# Friday smoke with the wife . . .



## l330n (Mar 24, 2011)

Smoking an aged Oba Oba thanks to Ron aka Shuckins and the wife smoking a CAO Karmasutra. Cigar isnt bad, i saw a lot of people doggin this thing, but im sure the aging turned it a bit. Nice mellow friday night smoke. Tunned on me few times but nothing a small flathead screwdriver didnt fix. Still waiting on my Boom tool, should be getting it by end of next week i believe.


----------



## CopGTP (Jun 8, 2010)

Mmm, looks delicious! Count yourself lucky you have a lady that will partake in your hobby with you!!


----------



## l330n (Mar 24, 2011)

Yea, she loves to hang outside with me n smoke on a flavored stogie.
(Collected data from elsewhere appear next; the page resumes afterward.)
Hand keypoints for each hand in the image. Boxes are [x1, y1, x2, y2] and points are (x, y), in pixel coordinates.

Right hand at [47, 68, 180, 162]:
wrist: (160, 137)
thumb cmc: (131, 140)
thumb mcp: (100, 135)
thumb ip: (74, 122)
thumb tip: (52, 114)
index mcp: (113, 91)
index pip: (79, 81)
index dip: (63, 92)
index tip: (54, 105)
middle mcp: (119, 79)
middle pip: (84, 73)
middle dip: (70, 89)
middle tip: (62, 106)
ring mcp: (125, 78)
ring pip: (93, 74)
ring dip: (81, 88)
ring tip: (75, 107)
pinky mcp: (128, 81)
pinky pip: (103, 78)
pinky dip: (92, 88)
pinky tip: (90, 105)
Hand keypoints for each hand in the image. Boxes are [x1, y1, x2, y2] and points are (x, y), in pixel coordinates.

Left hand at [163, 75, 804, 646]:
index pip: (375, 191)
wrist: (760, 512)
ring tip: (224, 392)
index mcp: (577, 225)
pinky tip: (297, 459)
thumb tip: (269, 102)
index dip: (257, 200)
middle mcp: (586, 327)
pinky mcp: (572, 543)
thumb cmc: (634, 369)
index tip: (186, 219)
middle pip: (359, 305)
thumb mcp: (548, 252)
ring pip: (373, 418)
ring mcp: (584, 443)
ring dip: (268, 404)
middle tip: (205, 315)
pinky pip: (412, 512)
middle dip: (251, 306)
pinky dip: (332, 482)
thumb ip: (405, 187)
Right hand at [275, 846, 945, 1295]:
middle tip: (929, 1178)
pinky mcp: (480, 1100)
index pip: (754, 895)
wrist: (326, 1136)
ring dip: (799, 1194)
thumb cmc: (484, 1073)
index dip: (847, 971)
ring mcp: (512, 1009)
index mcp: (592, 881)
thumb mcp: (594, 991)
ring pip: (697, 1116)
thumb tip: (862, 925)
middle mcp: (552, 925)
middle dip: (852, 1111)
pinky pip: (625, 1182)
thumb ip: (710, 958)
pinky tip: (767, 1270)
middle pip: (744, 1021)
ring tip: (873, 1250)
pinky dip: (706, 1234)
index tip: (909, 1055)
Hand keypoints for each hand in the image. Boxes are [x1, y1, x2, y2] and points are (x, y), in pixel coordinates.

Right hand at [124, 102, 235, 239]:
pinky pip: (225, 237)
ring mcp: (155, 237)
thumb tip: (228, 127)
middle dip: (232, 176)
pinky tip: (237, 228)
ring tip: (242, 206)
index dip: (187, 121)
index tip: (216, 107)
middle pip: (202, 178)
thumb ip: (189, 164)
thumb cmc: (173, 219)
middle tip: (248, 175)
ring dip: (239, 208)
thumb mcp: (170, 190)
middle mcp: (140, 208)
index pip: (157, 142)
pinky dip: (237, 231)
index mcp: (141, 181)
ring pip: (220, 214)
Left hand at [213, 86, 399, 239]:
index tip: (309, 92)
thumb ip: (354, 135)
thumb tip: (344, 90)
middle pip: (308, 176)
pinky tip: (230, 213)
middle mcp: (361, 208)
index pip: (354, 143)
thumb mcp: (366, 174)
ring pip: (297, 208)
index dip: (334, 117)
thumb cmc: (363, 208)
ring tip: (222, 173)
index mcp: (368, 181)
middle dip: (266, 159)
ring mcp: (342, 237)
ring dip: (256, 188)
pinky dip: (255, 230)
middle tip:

She really loves the Java Mint, as do i. I dont usually smoke flavored infused but that Java Mint is fantastic.


----------



## k-morelli (Jun 22, 2011)

^ consider yourself lucky, my fiance won't come near me while I'm smoking. smoking gets me some alone time lol


----------



## CopGTP (Jun 8, 2010)

l330n said:


> Yea, she loves to hang outside with me n smoke on a flavored stogie. She really loves the Java Mint, as do i. I dont usually smoke flavored infused but that Java Mint is fantastic.


Wait a tick...................Java MINT!?!?!!?!?!?!!!!???? I don't like any other flavored cigars, other than Drew's Java, and they made a MINT!?!? Damn! Now I'm on a quest!!!!


----------



## Todd Peddle (Sep 23, 2011)

Cool to see your wife enjoys a cigar.
My wife is alergic to smoke so I have to be thoughtful of that each time I have a cigar. Usually outside or in the shed. I have a good buddy who enjoys a cigar so that is usually my cigar smoking bud.
Cheers.


----------



## Chico57 (Nov 12, 2007)

Love the ash tray! They are my favorite Pepin blend. Do you smoke them?


----------



## rocker06 (Jul 3, 2011)

Nice, looks like some good sticks, which always leads to a good time ...:humble:


----------



## TonyBrooklyn (Jan 28, 2010)

:first::first::first::first::first:


----------



## the_brain (May 1, 2011)

Came from Shuckins of couse it's good.


----------



## apollyon9515 (Apr 10, 2009)

Looks nice, i generally smoke around the wife and she sometimes like the smoke but sometimes hates it. Ive always wondered if it would be nice to have her smoke with me, but also think it wouldnt be good to spend 2 times as much $ on cigars. Not to mention the fact shed go and get all the good smokes when i wasnt around.

Howd you like the oba oba? thinking about buying some really soon.


----------